How can I get an accurate blood pressure reading at home?
There are a few simple steps to help get an accurate blood pressure reading. There are a few factors that can temporarily rise your blood pressure. Blood pressure usually rises as a result of:
White coat syndrome
After a meal
A full bladder
Avoid these factors if at all possible when taking your blood pressure. Measure your blood pressure at about the same time each day or 2 times a day upon rising or at bedtime and the middle of the day.
What do the numbers mean?
Your blood pressure is expressed in two numbers. The top number (systolic) and the bottom number (diastolic), like a fraction, e.g. 120/80 mm Hg.
The top number, is the systolic pressure, which refers to the amount of pressure that is in your arteries during the contraction of your heart muscle.
The bottom number, is the diastolic pressure, which refers to your blood pressure when your heart muscle is between beats.
What is a normal blood pressure?
A normal blood pressure is considered to be less than 120/80 mm Hg, according to the American Heart Association. Numbers above these ranges can indicate health concerns that should be taken seriously. See CHART.
How do I measure my blood pressure?
The most commonly recommended blood pressure monitor by the American Heart Association is an automatic bicep cuff style. The cuff is applied to the left arm, above the bend of the elbow and supported on a flat surface with the arm at heart level, while your legs are uncrossed and feet flat on the floor.
A glucometer, also known as a glucose meter or blood glucose monitoring device, is a home measurement system that can be uses to test the amount of glucose (sugar) in your blood.
What is the importance of measuring blood glucose?
Blood glucose is a sugar that the bloodstream carries to all the cells in the body to supply energy. It's important to keep blood sugar levels within a safe range to reduce the risk of diabetes and heart disease. Blood glucose monitoring measures the amount of sugar that the blood is transporting during at that moment.

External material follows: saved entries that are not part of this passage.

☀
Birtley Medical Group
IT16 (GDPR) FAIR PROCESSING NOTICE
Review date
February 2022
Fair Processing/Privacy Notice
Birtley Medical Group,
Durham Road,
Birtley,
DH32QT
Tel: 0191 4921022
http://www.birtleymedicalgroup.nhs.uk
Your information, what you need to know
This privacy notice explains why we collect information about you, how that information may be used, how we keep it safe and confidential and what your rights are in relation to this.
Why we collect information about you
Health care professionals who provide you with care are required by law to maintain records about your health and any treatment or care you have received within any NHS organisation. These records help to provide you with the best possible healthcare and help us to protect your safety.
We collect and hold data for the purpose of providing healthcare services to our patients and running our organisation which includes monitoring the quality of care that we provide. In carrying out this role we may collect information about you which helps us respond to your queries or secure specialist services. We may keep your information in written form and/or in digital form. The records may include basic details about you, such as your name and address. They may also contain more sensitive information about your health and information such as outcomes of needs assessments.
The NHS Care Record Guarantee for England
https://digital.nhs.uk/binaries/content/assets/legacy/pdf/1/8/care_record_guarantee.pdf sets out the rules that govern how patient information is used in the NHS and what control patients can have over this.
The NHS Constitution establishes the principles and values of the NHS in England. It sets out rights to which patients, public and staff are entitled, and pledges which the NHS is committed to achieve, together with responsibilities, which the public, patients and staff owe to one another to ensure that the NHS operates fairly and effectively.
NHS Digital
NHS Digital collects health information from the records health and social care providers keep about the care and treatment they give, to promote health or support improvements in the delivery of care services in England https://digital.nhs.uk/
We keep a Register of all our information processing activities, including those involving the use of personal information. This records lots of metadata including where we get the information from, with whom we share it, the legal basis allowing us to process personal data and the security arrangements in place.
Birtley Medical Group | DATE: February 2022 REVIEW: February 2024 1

Why is it important to measure blood glucose levels?
In 2018, 34.2 million Americans, or 10.5% of the population, had diabetes.
Of the 34.2 million adults with diabetes, 26.8 million were diagnosed, and 7.3 million were undiagnosed.
1.5 million Americans are diagnosed with diabetes every year.
$327 billion: Total cost of diagnosed diabetes in the United States in 2017
How and when to test blood glucose numbers.
You prick your finger with a small, sharp needle called a lancet, put a drop of blood on a test strip, and then place the strip into a meter that displays your blood sugar levels. A glucometer typically costs $25- $40, which can be purchased on line or at your local neighborhood pharmacy (CVS, Rite-Aid, Walgreens) or neighborhood store Target, Wal-mart.
1. Test your blood sugar first thing in the morning after fasting for at least 12 hours. Drink a little bit of water just after rising, but don’t eat anything or exercise before the test. This is your fasting blood sugar level.
2. Test your blood sugar again just before lunch.
3. Eat your typical lunch. Do not eat anything for the next three hours. Test your blood sugar one hour after lunch.
4. Test your blood sugar two hours after lunch.
5. Test your blood sugar three hours after lunch.
Healthy targets for blood sugar according to the scientific literature are as follows:
Fasting blood glucose (mg/dL) <86
OGGT / post-meal (mg/dL after 1 hour) <140
OGGT / post-meal (mg/dL after 2 hours) <120
OGGT / post-meal (mg/dL after 3 hours) Back to baseline
Hemoglobin A1c (%) <5.3
Hemoglobin A1c doesn’t apply here because you can’t test it using a glucometer. We’re concerned with the fasting blood sugar readings, and more importantly, the 1- and 2-hour post-meal readings.